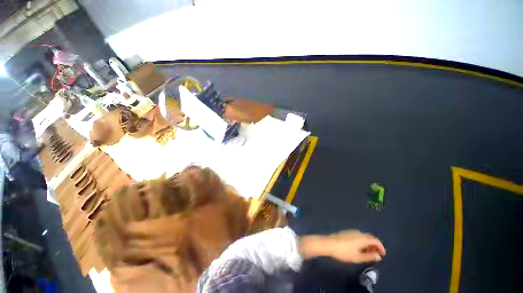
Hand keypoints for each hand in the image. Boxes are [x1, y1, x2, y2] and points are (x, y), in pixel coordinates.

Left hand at [326, 230, 385, 262]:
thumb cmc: (344, 252)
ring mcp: (352, 231)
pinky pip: (358, 236)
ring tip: (368, 253)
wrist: (329, 244)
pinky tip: (360, 248)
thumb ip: (369, 256)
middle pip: (370, 237)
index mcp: (362, 238)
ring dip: (368, 243)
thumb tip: (378, 256)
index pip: (375, 240)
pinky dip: (362, 241)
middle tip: (376, 254)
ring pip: (364, 236)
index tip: (383, 254)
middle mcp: (358, 233)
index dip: (381, 246)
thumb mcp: (358, 257)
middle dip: (375, 245)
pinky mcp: (347, 232)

AIM OF THE TASK => In the records above, which lines hold the string "middle"? Copy each one.

TASK RESULT =>
middle pip: (370, 237)
middle tip: (376, 254)
middle mcp: (358, 233)
middle dip: (375, 245)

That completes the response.